Perhaps unintentionally, Amkumakara made the point of why the Raiders should’ve traded Mack: LeBron James couldn’t take a bad Los Angeles Lakers roster to the NBA playoffs last year, after all. 

Arguing that the Raiders were right to trade Mack, though, is a completely different than arguing they’ve gone about the Mack trade the right way. Oakland traded Mack to the Bears in part because, collectively, they thought sending him to Chicago would net them high draft picks the next two years. The Bears had a good offer; ask San Francisco 49ers general manager John Lynch and he’d tell you it wasn’t the best offer. The Raiders probably should’ve traded Mack to the 49ers — who had the second overall pick in 2019’s NFL Draft, and one that still likely would’ve been a top-10 pick even with Mack. 

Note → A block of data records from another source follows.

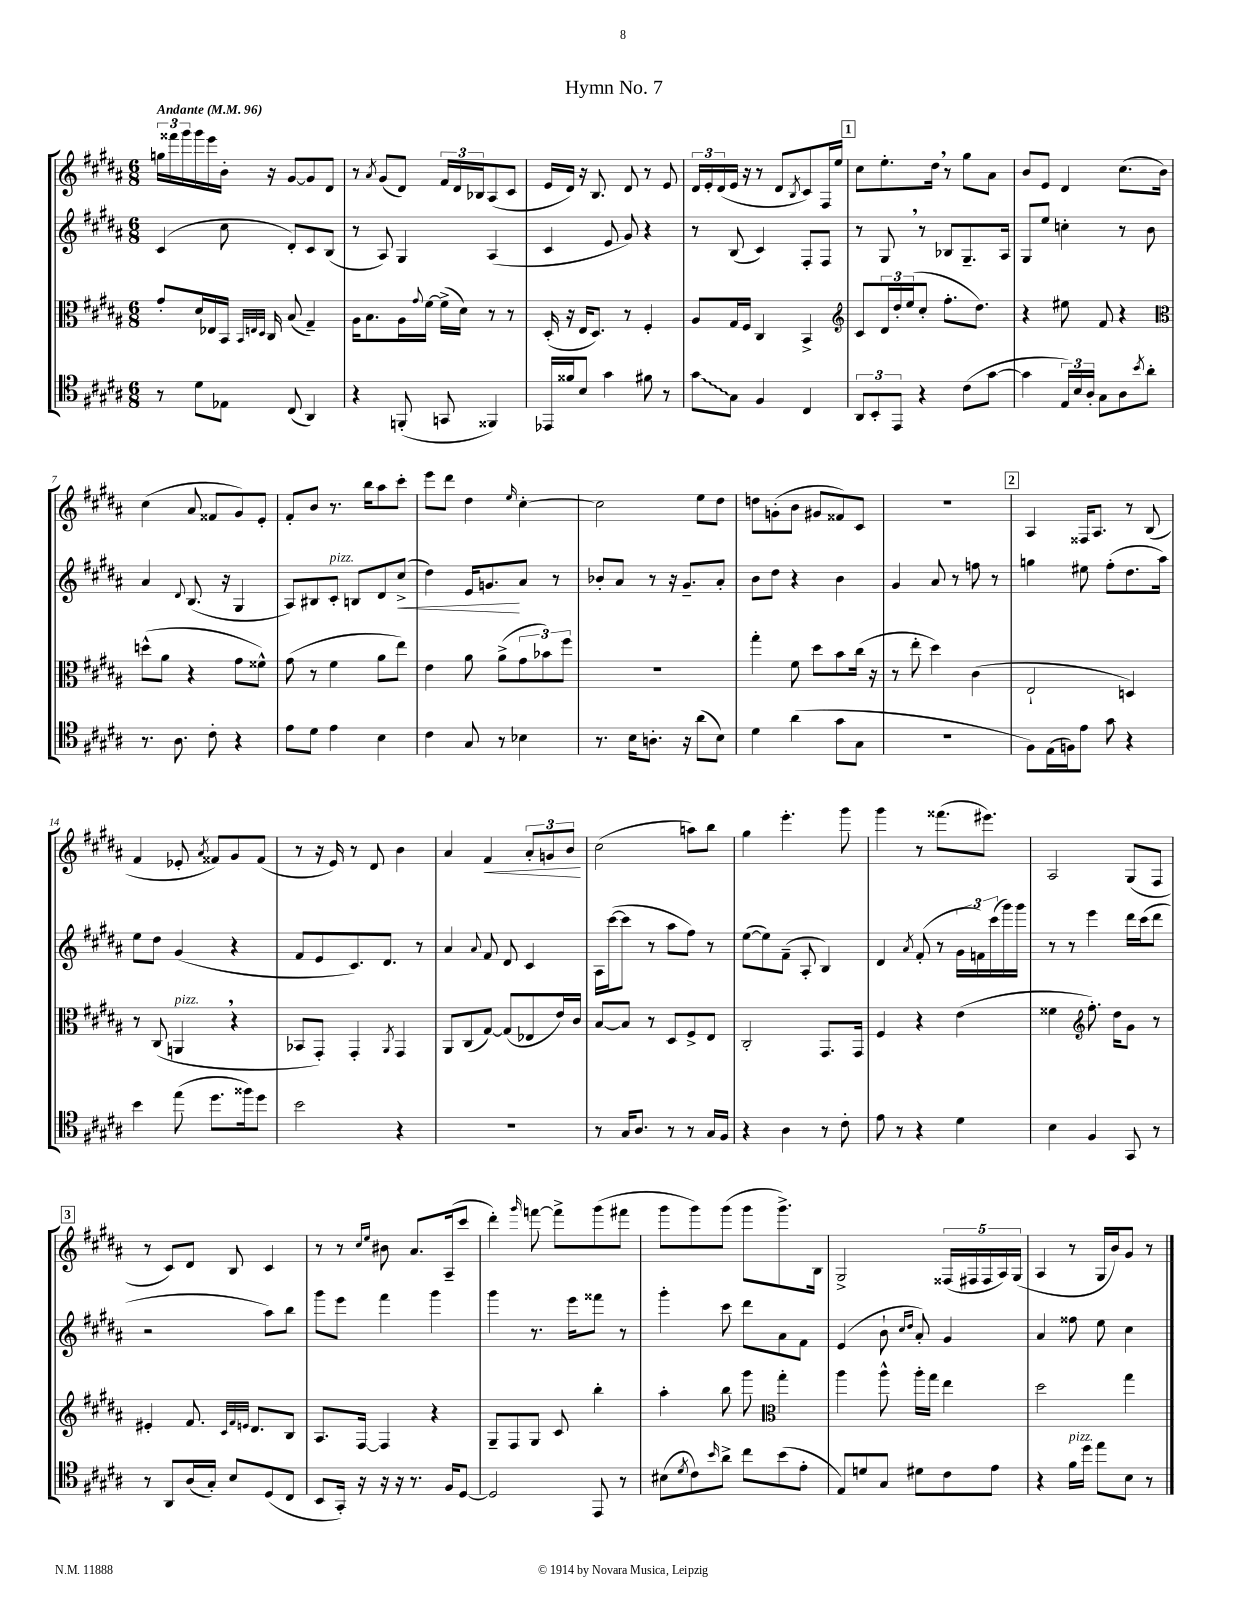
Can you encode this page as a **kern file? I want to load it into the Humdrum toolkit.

**kern	**kern	**kern	**kern
*staff4	*staff3	*staff2	*staff1
*clefC4	*clefC3	*clefG2	*clefG2
*k[f#c#g#d#a#]	*k[f#c#g#d#a#]	*k[f#c#g#d#a#]	*k[f#c#g#d#a#]
*M6/8	*M6/8	*M6/8	*M6/8
*MM96	*MM96	*MM96	*MM96
8r	8g#'/L	(4c#/	24gg\LL
.	.	.	24fff##\
.	.	.	24ggg#\
8d#\L	16d#/L	.	16ggg#\
.	16E-/	.	16eee\
8E-\J	16BB/JJ	8cc#\	16b'\JJ
.	32qqBB/LLL	.	.
.	32qqE/	.	.
.	32qqD#/JJJ	.	.
.	16C#/	.	16r
(8C#/	(8B/	8d#'/L)	[8g#/L
4AA#/)	4G#~/)	8c#/	8g#/]
.	.	(8B/J	8d#/J
=	=	=	=
4r	16A#\LK	8r	8r
.	8.B\	.	.
.	.	.	8qa#/
.	.	8A#/)	(8g#/L
(8FF'/	16A#\L	4G#/	8d#/J)
.	8qqg#/	.	.
.	[16f#\JJ	.	.
8GG/	(16f#^\]LL	.	24f#/LL
.	.	.	24d#/
.	16d#\JJ)	.	.
.	.	.	24B-/J
4FF##/)	8r	(4A#/	(8A#/
.	8r	.	8c#/J
=	=	=	=
16EE-/LL	(16D#'/	4c#/	16e/LL
16f##/J	16r	.	16d#/JJ)
8B/J	16E/LK	.	16r
.	8.D#/J)	.	8.B/
4g#\	.	8e/	.
.	8r	8g#/)	8d#/
8f#\	4F#'/	4r	8r
8r	.	.	8e/
=	=	=	=
8g#\L	8A#/L	8r	24d#/LL
.	.	.	24e'/
.	.	.	(24d#/
8G#\J	16G#/L	(8B/	16e/JJ
.	16F#/JJ	.	16r
4F#/	4C#/	4c#/)	8r
.	.	.	8d#/L
.	.	.	8qB/
4C#/	4BB^/	8F#'/L	8c#/)
.	.	8F#/J	16F#/L
.	.	.	16ee/JJ
=	=	=	=
*	*clefG2	*	*
12AA#/L	8c#/L	8r	8cc#\L
12BB'/	.	.	.
.	24d#/L	8G#/	8.ee'\
12EE/J	24dd#'/	.	.
.	(24ee/J	.	.
4r	8cc#'/J	8r	.
.	.	.	16dd#\Jk
.	8.ff#'\L	8B-/L	8r
(8c#\L	.	8.G#~/	8gg#\L
.	8.dd#\J)	.	.
[8g#\J	.	.	8a#\J
.	.	16A#/Jk	.
=	=	=	=
4g#\]	4r	8G#/L	8b/L
.	.	8ee/J	8e/J
24E/LL)	8ee#\	4cc'\	4d#/
24B/	.	.	.
24A#'/JJ	.	.	.
8G#\L	8f#/	.	.
8A#\	4r	8r	(8.cc#\L
8qb/	.	.	.
8a#'\J	.	8b\	.
.	.	.	16b\Jk)
=	=	=	=
*	*clefC3	*	*
8.r	(8dd^^\L	4a#/	(4cc#\
.	8a#\J	.	.
8.A#\	.	.	.
.	.	8qqd#/	.
.	4r	(8.B/	8a#/
8c#'\	.	.	8f##/L
.	.	16r	.
4r	8g#\L	4G#/	8g#/)
.	8f##^^\J)	.	8e'/J
=	=	=	=
8e\L	(8g#\	8A#/L)	8f#'/L
8d#\J	8r	8B#/	8b/J
4e\	4f#\	8c#'/J	8.r
.	.	8B/L	.
.	.	.	16bb\LK
4B\	8a#\L	8d#/	8aa#\
.	8ee\J)	(8cc#^/J	8ccc#'\J
=	=	=	=
4c#\	4e\	4dd#\)	8eee\L
.	.	.	8ddd#\J
8G#/	8a#\	16e/LK	4dd#\
.	.	8.g/	.
8r	(8a#^\L	.	.
.	.	.	16qqee/
4B-\	12g#\	8a#/J	[4cc#'\
.	12b-\)	.	.
.	.	8r	.
.	12ff#\J	.	.
=	=	=	=
8.r	2.r	8b-'/L	2cc#\]
.	.	8a#/J	.
16B\LK	.	.	.
8.A'\J	.	8r	.
.	.	16r	.
16r	.	8.g#~/L	.
(8a#\L	.	.	8ee\L
8B\J)	.	8a#'/J	8dd#\J
=	=	=	=
4d#\	4gg#'\	8b\L	8dd\L
.	.	8dd#\J	(8g'\
(4a#\	8f#\	4r	8b\J
.	8dd#\L	.	8g#/L
8g#\L	8b\	4b\	8f##/)
8G#\J	(16cc#\Jk	.	8c#/J
.	16r	.	.
=	=	=	=
2.r	8r	4g#/	2.r
.	8ee'\	.	.
.	4dd#\)	8a#/	.
.	.	8r	.
.	(4c#\	8ff\	.
.	.	8r	.
=	=	=	=
8F#\L)	2E`/	4gg\	4A#/
(16E\L	.	.	.
16F\J)	.	.	.
8e\J	.	8ee#\	16F##/LK
.	.	.	8.A#/J
8g#\	.	(8ff#'\L	.
4r	4D/)	8.dd#\	8r
.	.	.	(8B/
.	.	16aa#\Jk)	.
=	=	=	=
4b\	8r	8ee\L	4f#/
.	(8C#/	8dd#\J	.
(8ee\	4AA/	(4g#/	8e-'/
.	.	.	8qa#/
8.dd#\L	.	.	8f##/L)
.	4r	4r	8g#/
16ff##\k)	.	.	.
8dd#\J	.	.	(8f##/J
=	=	=	=
2b\	8BB-/L	8f#/L	8r
.	8GG#'/J)	8e/	16r
.	.	.	16e/)
.	4GG#'/	8.c#/)	8r
.	.	.	8d#/
.	.	8.d#/J	.
.	8qAA#/	.	.
4r	4GG#/	.	4b\
.	.	8r	.
=	=	=	=
2.r	8AA#/L	4a#/	4a#/
.	(8C#/	.	.
.	.	8qqa#/	.
.	[8G#/J)	8f#/	4f#/
.	(8G#/]L	8d#/	.
.	8E-/	4c#/	12a#'/L
.	.	.	12g/
.	16e/L)	.	.
.	.	.	12b/J
.	16c#/JJ	.	.
=	=	=	=
8r	[8B/L	16A#\LL	(2cc#\
.	.	([16ccc#\J	.
16G#/LK	8B/]J	8ccc#\]J	.
8.A#/J	.	.	.
.	8r	8r	.
8r	8D#/L	8aa#\L	.
8r	8F#^/	8ff#\J)	8aa\L)
16G#/LL	8E/J	8r	8bb\J
16F#/JJ	.	.	.
=	=	=	=
4r	2C#'/	([8ee\L	4gg#\
.	.	8ee\])	.
4A#\	.	(8f#~\J	4.eee'\
.	.	8A#'/	.
8r	8.GG#/L	4B/)	.
8c#'\	.	.	8ggg#\
.	16GG#/Jk	.	.
=	=	=	=
8e\	4F#/	4d#/	4ggg#\
8r	.	.	.
.	.	8qa#/	.
4r	4r	(8f#'/	8r
.	.	8r	(8.fff##\L
4d#\	(4e\	24g#\LL	.
.	.	24f\)	.
.	.	.	8.eee#\J)
.	.	(24ccc#\	.
.	.	16ggg#\)	.
.	.	16ggg#\JJ	.
=	=	=	=
4B\	4f##\	8r	2A#/
.	.	8r	.
*	*clefG2	*	*
4F#/	8.ff#'\)	4eee\	.
.	16dd#\LK	.	.
8GG#/	8g#\J	16ddd#\LL	(8G#/L
.	.	(16ccc#\J	.
8r	8r	8ddd#\J	8F#/J
=	=	=	=
8r	4e#'/	2r	8r
8AA#/L	.	.	8c#/L)
(16A#/L	8.f#/	.	8d#/J
16G#'/JJ)	.	.	.
8B/L	.	.	8B/
.	32qqc#/LLL	.	.
.	32qqf#/	.	.
.	32qqe/JJJ	.	.
.	8.d#/L	.	.
(8D#/	.	8aa#\L)	4c#/
8C#/J	8B/J	8bb\J	.
=	=	=	=
8BB/L	8.A#/L	8ggg#\L	8r
16GG#'/Jk)	.	8eee\J	8r
16r	[16F#/Jk	.	.
.	.	.	16qqcc#/LL
.	.	.	16qqee/JJ
16r	4F#/]	4fff#\	8b#\
16r	.	.	.
8.r	.	.	8.a#/L
.	4r	4ggg#\	.
16F#/LK	.	.	(16A#~/k
[8D#/J	.	.	8ccc#/J
=	=	=	=
2D#/]	8G#~/L	4ggg#\	4ddd#'\)
.	8F#/	.	.
.	.	.	16qqggg#/
.	8G#/J	8.r	[8fff\
.	8c#/	.	8fff^\]L
.	.	16eee\LK	.
8EE/	4bb'\	8fff##\J	(8ggg#\
8r	.	8r	8fff#\J
=	=	=	=
(8B#\L	4aa#'\	4ggg#'\	8ggg#\L
8qd#/	.	.	.
8c#\)	.	.	8ggg#\)
16qqb/	.	.	.
8a#^\J	8bb\	8ccc#\	(8ggg#\J
8cc#\L	8ggg#\	8ddd#\L	8ggg#\L
*	*clefC3	*	*
(8b\	4gg#'\	8a#\	8.ggg#^\)
8e'\J	.	8f#\J	.
.	.	.	16B\Jk
=	=	=	=
8E/L)	4aa#\	(4e/	2G#^/
8d/	.	.	.
8G#/J	8aa#^^\	8b`\	.
.	.	16qqcc#/LL	.
.	.	16qqdd#/JJ	.
8d#\L	16aa#'\LL	8a#'/)	.
.	16gg#\JJ	.	.
8c#\	4ee\	4g#/	(20F##/LL
.	.	.	20F#/
.	.	.	20F#/
8e\J	.	.	.
.	.	.	20A#/)
.	.	.	(20G#/JJ
=	=	=	=
4r	2dd#\	4a#/	4A#/
16f#\LL	.	8ff##\	8r
16dd#\JJ	.	.	.
8ee\L	.	8ee\	16G#/LL
.	.	.	16b/J)
8B\J	4gg#\	4cc#\	8g#/J
8r	.	.	8r
==	==	==	==
*-	*-	*-	*-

Why care about optics of trading your best player across a narrow body of water when you’re moving to Las Vegas in 2020 anyways?

But the Raiders traded Mack to the Bears, which netted them in 2019 the 24th overall pick. They then used that pick on a running back — an analytical no-no — and while Oakland is happy with Josh Jacobs, this is a fair question:

https://twitter.com/dieter/status/1179442010073092096

Derek Carr thinks it was a win-win for both teams. Unless Josh Jacobs turns out to be the next Ezekiel Elliott, it’s probably not, if you’re judging the trade based on who the Raiders drafted with their first Bears pick. 

Trading Mack as part of a total teardown and rebuild would've made sense. But Oakland's attempt to win in 2019, with the ill-fated trade for Antonio Brown and high-priced free agent signings like tackle Trent Brown, wide receiver Tyrell Williams and safety LaMarcus Joyner, doesn't look like the right decision a year after trading Mack (and wide receiver Amari Cooper). Instead of trying to carve out that path to winning through the draft and shrewd free agent signings, the Raiders blew it up and might be stuck in football purgatory as they leave for Las Vegas. 

But still, as Mack prepares to face his former team on Sunday at Tottenham Hotspur Stadium in north London, remember: The “Jon Gruden traded Khalil Mack” joke actually isn't much of a joke. It was the right move for the Raiders, even if Gruden's justification for trading Mack might've been more emotional than reasonable. 

“On their end, they got draft picks, they got young guys that are just getting started,” Bears coach Matt Nagy said. “You really don't know, truly, where they're at. I know they feel very comfortable with who they've got. We just felt like for both sides it was a win-win.”

Now, everything else after Gruden decided to trade Mack? Specifically, to the Bears and then with what he did in the NFL Draft? 

Feel free, Bears fans, to laugh at that.